I patrizi dell’ antica Roma vestivano alla moda? Si, tunica di tela, lino, seta e pelliccia, i loro sarti? i famigliari; aghi di spina di pesce e ossi appuntiti erano gli attrezzi. Conciavano con vegetali e urina. Al calar del sole gli schiavi la raccoglievano nei pitali nelle strade. Il vestire e tanti altri costumi, furono ereditati dagli Etruschi. Approfondire di più sugli imperi romani, e sugli etruschi, bisognerebbe impegnare tempi in ricerca, come la professoressa storica e filologa Antonietta Dosi, documentando secoli della loro storia anche nel vestire. Decaduti, arrivarono Barbari, Ottomani e altre culture, rivoluzionando anche il modo di vestire. Papa Gregorio XIII, docente, nel 1575 istituì l’ UNIVERSITA dei SARTORI, ancora esistente. I laureati, mal pagati con pochi scudi, avrebbero dovuto cucire paramenti, talari e lussuosi e altro sacrale per le vaticane autorità. Nella creatività medievale e nel rinascimento, smaglanti costumi, pregiate stoffe e vivi colori, per nobili e mercanti e artisti. Le forgiate forbici avevano molto da tagliare. La professoressa Elsa Tosi Brandi, documenta la difficoltà avessero per poter avere il riconoscimento della professione SARTO e formare la loro corporazione.
La Rivoluzione Francese portò stravolgenti cambiamenti sociali; borghesia, aristocrazia persero privilegi economici e di potere, gli fu imposto dai ribelli di privarsi degli artigiani e servitù. Sarti, cuochi, parrucchieri e altri si ritrovarono privi di lavoro, costretti ad aprire bottega, i cuochi aprirono ristoranti e osterie, scrivendo la vera storia di questo mestiere; molti nomi e ricette rimangono immortali. Nacquero anche sarti ambulanti, arrivando con i muli, cucivano in luoghi rurali. Altri cucivano per i nuovi al potere; confezioni semplici e rivoluzionarie, per la poca borghesia rimasta, clero e artisti, qualità di stoffe con brillanti colori. La Belle Epoche ai sarti ingigantisce la creatività: artisti, letterati, musici, nobili, mercanti e altri, chiedono moda individuale.
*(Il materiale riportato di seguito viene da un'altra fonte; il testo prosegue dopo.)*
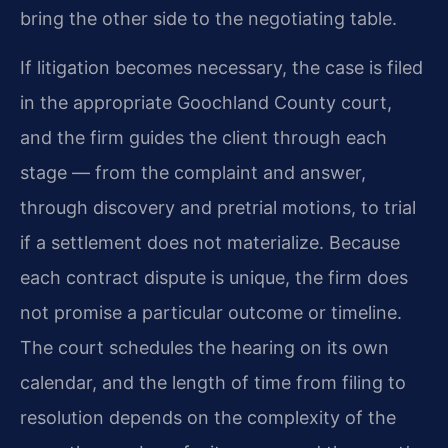
bring the other side to the negotiating table.
If litigation becomes necessary, the case is filed
in the appropriate Goochland County court,
and the firm guides the client through each
stage — from the complaint and answer,
through discovery and pretrial motions, to trial
if a settlement does not materialize. Because
each contract dispute is unique, the firm does
not promise a particular outcome or timeline.
The court schedules the hearing on its own
calendar, and the length of time from filing to
resolution depends on the complexity of the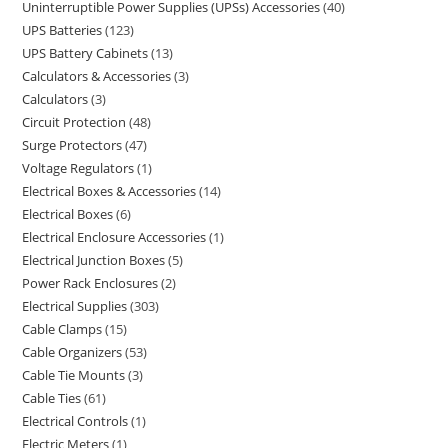
Uninterruptible Power Supplies (UPSs) Accessories
40
UPS Batteries
123
UPS Battery Cabinets
13
Calculators & Accessories
3
Calculators
3
Circuit Protection
48
Surge Protectors
47
Voltage Regulators
1
Electrical Boxes & Accessories
14
Electrical Boxes
6
Electrical Enclosure Accessories
1
Electrical Junction Boxes
5
Power Rack Enclosures
2
Electrical Supplies
303
Cable Clamps
15
Cable Organizers
53
Cable Tie Mounts
3
Cable Ties
61
Electrical Controls
1
Electric Meters
1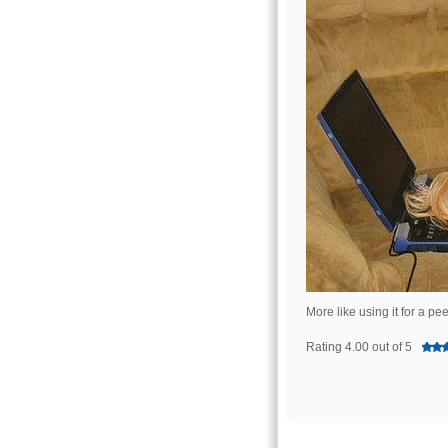
More like using it for a p
Rating 4.00 out of 5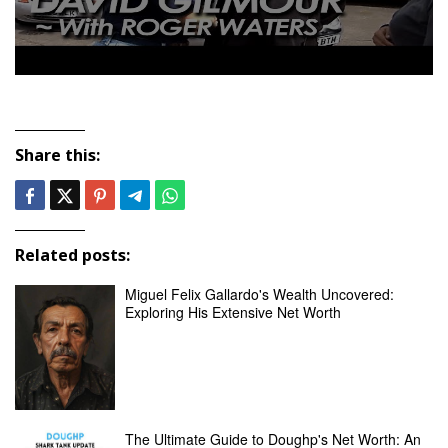
Share this:
Related posts:
Miguel Felix Gallardo's Wealth Uncovered:
Exploring His Extensive Net Worth
The Ultimate Guide to Doughp's Net Worth: An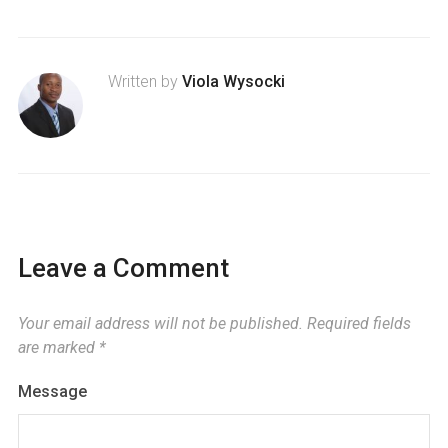
Written by
Viola Wysocki
Leave a Comment
Your email address will not be published.
Required fields
are marked
*
Message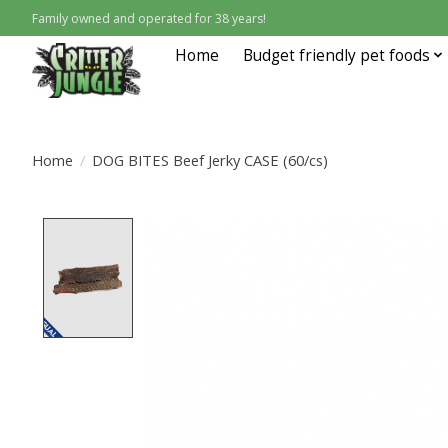
Family owned and operated for 38 years!
Home
Budget friendly pet foods
Home
/
DOG BITES Beef Jerky CASE (60/cs)
Product image slideshow Items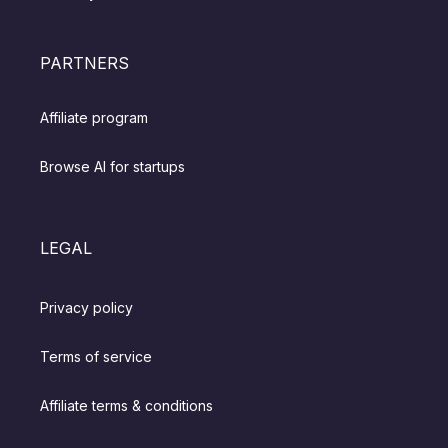
PARTNERS
Affiliate program
Browse AI for startups
LEGAL
Privacy policy
Terms of service
Affiliate terms & conditions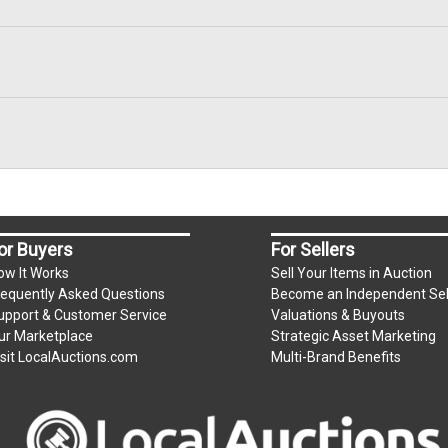
or Buyers
For Sellers
ow It Works
Sell Your Items in Auction
requently Asked Questions
Become an Independent Sel
upport & Customer Service
Valuations & Buyouts
ur Marketplace
Strategic Asset Marketing
isit LocalAuctions.com
Multi-Brand Benefits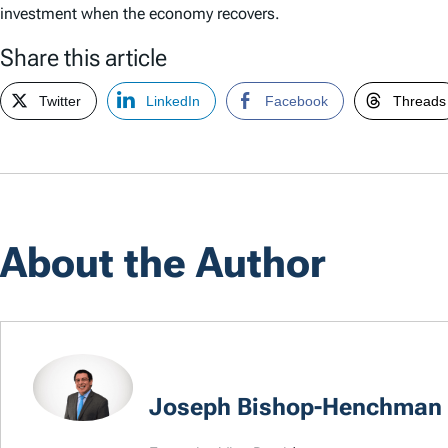
investment when the economy recovers.
Share this article
Twitter
LinkedIn
Facebook
Threads
About the Author
Joseph Bishop-Henchman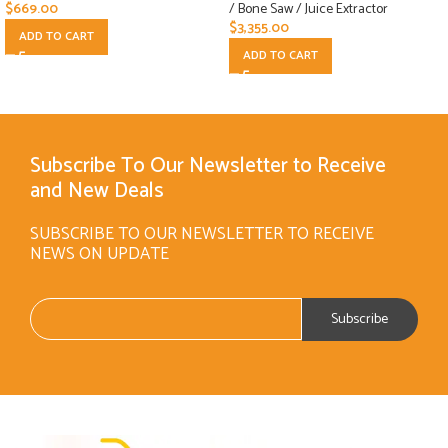
$
669.00
/ Bone Saw / Juice Extractor
$
3,355.00
ADD TO CART
ADD TO CART
Subscribe To Our Newsletter to Receive
and New Deals
SUBSCRIBE TO OUR NEWSLETTER TO RECEIVE
NEWS ON UPDATE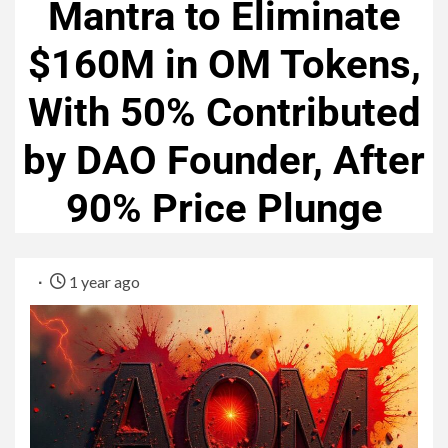
Mantra to Eliminate
$160M in OM Tokens,
With 50% Contributed
by DAO Founder, After
90% Price Plunge
1 year ago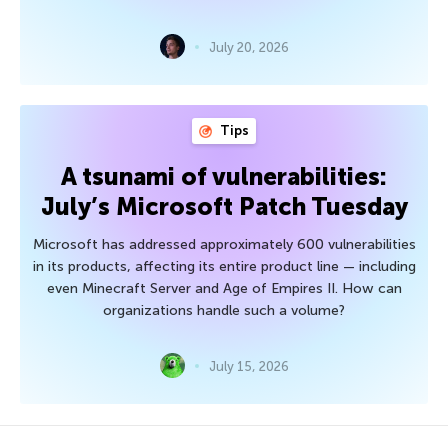
July 20, 2026
Tips
A tsunami of vulnerabilities:
July’s Microsoft Patch Tuesday
Microsoft has addressed approximately 600 vulnerabilities
in its products, affecting its entire product line — including
even Minecraft Server and Age of Empires II. How can
organizations handle such a volume?
July 15, 2026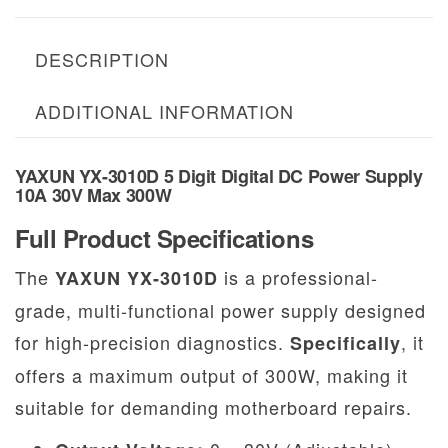
DESCRIPTION
ADDITIONAL INFORMATION
YAXUN YX-3010D 5 Digit Digital DC Power Supply
10A 30V Max 300W
Full Product Specifications
The
is a professional-
YAXUN YX-3010D
grade, multi-functional power supply designed
for high-precision diagnostics.
, it
Specifically
offers a maximum output of 300W, making it
suitable for demanding motherboard repairs.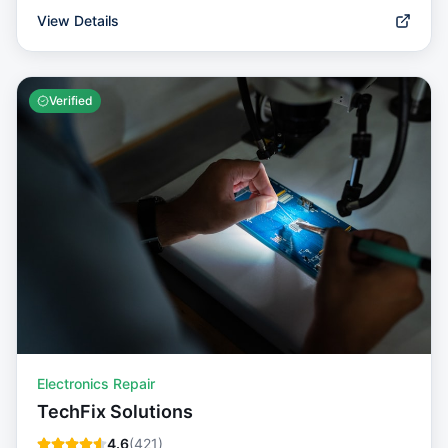
View Details
Verified
Electronics Repair
TechFix Solutions
4.6
(
421
)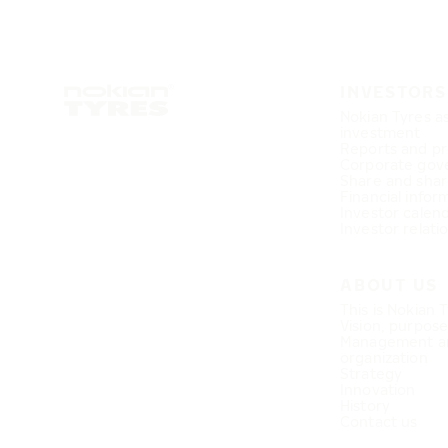
INVESTORS
Nokian Tyres a
investment
Reports and pr
Corporate gov
Share and shar
Financial infor
Investor calen
Investor relati
ABOUT US
This is Nokian 
Vision, purpos
Management a
organization
Strategy
Innovation
History
Contact us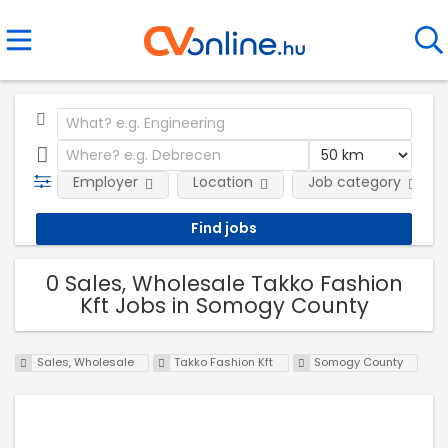
Employer
Location
Job category
0 Sales, Wholesale Takko Fashion
Kft Jobs in Somogy County
Sales, Wholesale
Takko Fashion Kft
Somogy County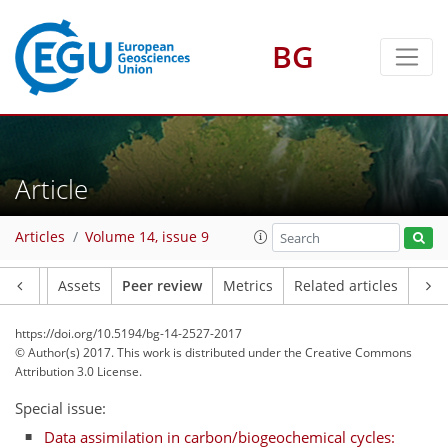
BG
Article
Articles
Volume 14, issue 9
Article
Assets
Peer review
Metrics
Related articles
https://doi.org/10.5194/bg-14-2527-2017
© Author(s) 2017. This work is distributed under
the Creative Commons
Attribution 3.0 License.
Special issue:
Data assimilation in carbon/biogeochemical cycles: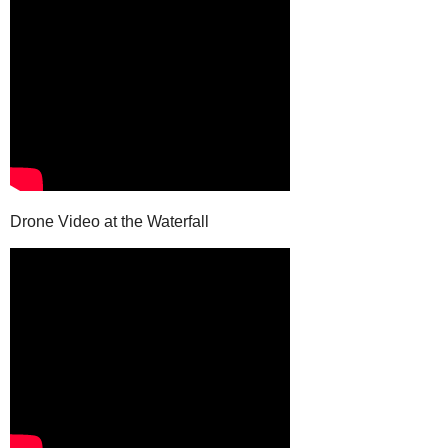
Drone Video at the Waterfall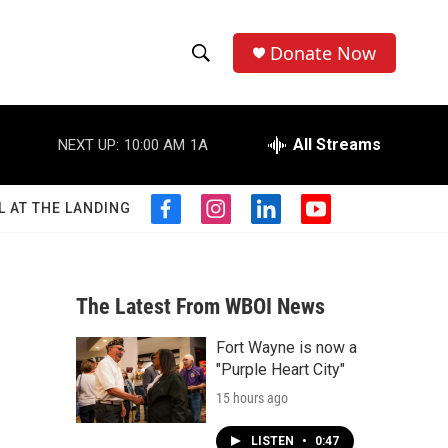
Donate Now
S
S
e
h
a
r
All Streams
NEXT UP:
10:00 AM
1A
o
c
h
w
Q
L AT THE LANDING
f
i
l
y
u
S
a
n
i
o
e
c
s
n
u
r
e
e
t
k
t
y
b
a
e
u
The Latest From WBOI News
a
o
g
d
b
o
r
i
e
Fort Wayne is now a
r
k
a
n
"Purple Heart City"
m
c
15 hours ago
h
LISTEN
•
0:47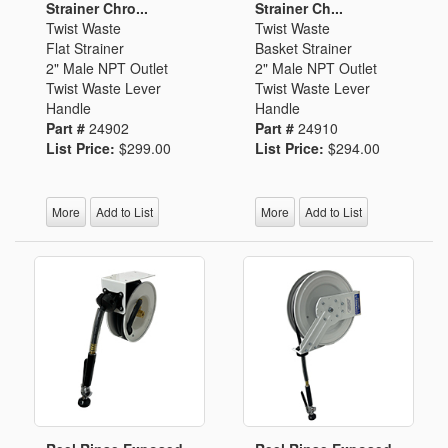
Strainer Chro...
Strainer Ch...
Twist Waste
Twist Waste
Flat Strainer
Basket Strainer
2" Male NPT Outlet
2" Male NPT Outlet
Twist Waste Lever
Twist Waste Lever
Handle
Handle
Part #
24902
Part #
24910
List Price:
$299.00
List Price:
$294.00
More
Add to List
More
Add to List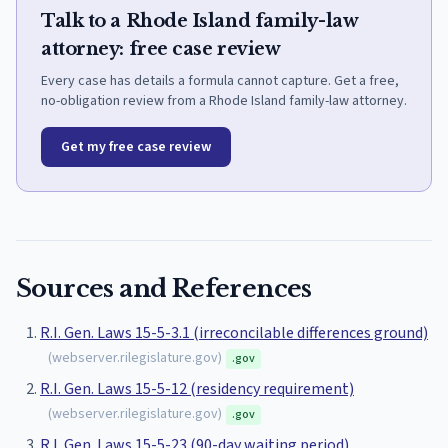
Talk to a Rhode Island family-law
attorney: free case review
Every case has details a formula cannot capture. Get a free,
no-obligation review from a Rhode Island family-law attorney.
Get my free case review
Sources and References
R.I. Gen. Laws 15-5-3.1 (irreconcilable differences ground)
(
webserver.rilegislature.gov
)
.gov
R.I. Gen. Laws 15-5-12 (residency requirement)
(
webserver.rilegislature.gov
)
.gov
R.I. Gen. Laws 15-5-23 (90-day waiting period)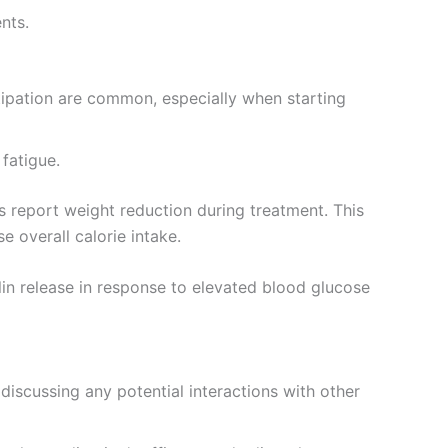
nts.
tipation are common, especially when starting
 fatigue.
 report weight reduction during treatment. This
se overall calorie intake.
in release in response to elevated blood glucose
iscussing any potential interactions with other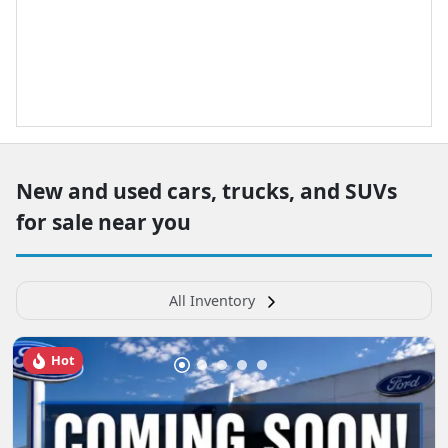
New and used cars, trucks, and SUVs
for sale near you
All Inventory
Hot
I futuri conflitti li riportarono nel cucire per gerarchi militari, soldati e ospedali. Post guerra, negli anni cinquanta in lambretta anche a piedi, avvendandosi casa per casa in cerca di futuri clienti, anche tra il semplice popolo, non solo benestanti, proponendogli cuciture MISURA E METTI. Riuscendoci, cambiando radicalmente lo stile di vestire, anche al popolo. Anni 70, la Alta Moda Italiana, attualmente giunta nella vetta del mondo, molti sarti furono assunti nel farne parte con le loro cuciture storiche artistiche, adattate alle future mode con famosi designer. Poche botteghe si salvano, conosciute o meno, la sartoria bolognese del ghetto e altre.
A Roma Gammarelli veste ancora i gerarchi vaticani. Papa Francesco ne ha scelto uno nuovo, per cucirgli i Santissimi paramenti non vuole ricami, oro e altri lussi. E un artista Filippo Sarcinelli, conosciuto in molte parti del mondo, bottega a Sant’Arcangelo di Romagna. Giuseppe Bruni cuce camice per lui. Per loro, Thames & Hudson, sono venti i migliori sarti rimasti in Italia, li citano documentando nel avvolgente libro THE ITALIAN GENTLEMAN, essendo profondi esperti e storici ricercatori di sarti e “stoffaroli” non solo in Italia. Di Bologna nominano la bottega Policardi, la più antica di Romagna e Lolli’s Passion, come profondo conoscitore di stoffe di altissima qualità. Molti esperti e sociologi si chiedono, come un popolo con questa storia e cultura nel vestire, possa essere giunto ad imbrattassi con insignificanti tatuaggi tribali, magliette scarabocchiate di sponsor sconosciuti, jeans, morsicati e strappati, si come li vestivano i portuali di Genova, dove nasce anche il nome. Li vestivano accorciati e strappati per alleggerirsi dalle acque se sapessero magari crederebbero ad un riconoscente omaggio. A voi artisti della forbice, un piccolo museo sarebbe obbligato. Ai sarti di Alta Moda, botteghe, MISURA E METTI, rattoppatori, testimoni di cambiamenti culturali e costumi, vi aspettiamo nuovamente tra noi. Eccovi una poesia di un immortale: un solo uomo d’avvero dotato di sensibilità, che ho incontrato in vita mia, era il mio sarto.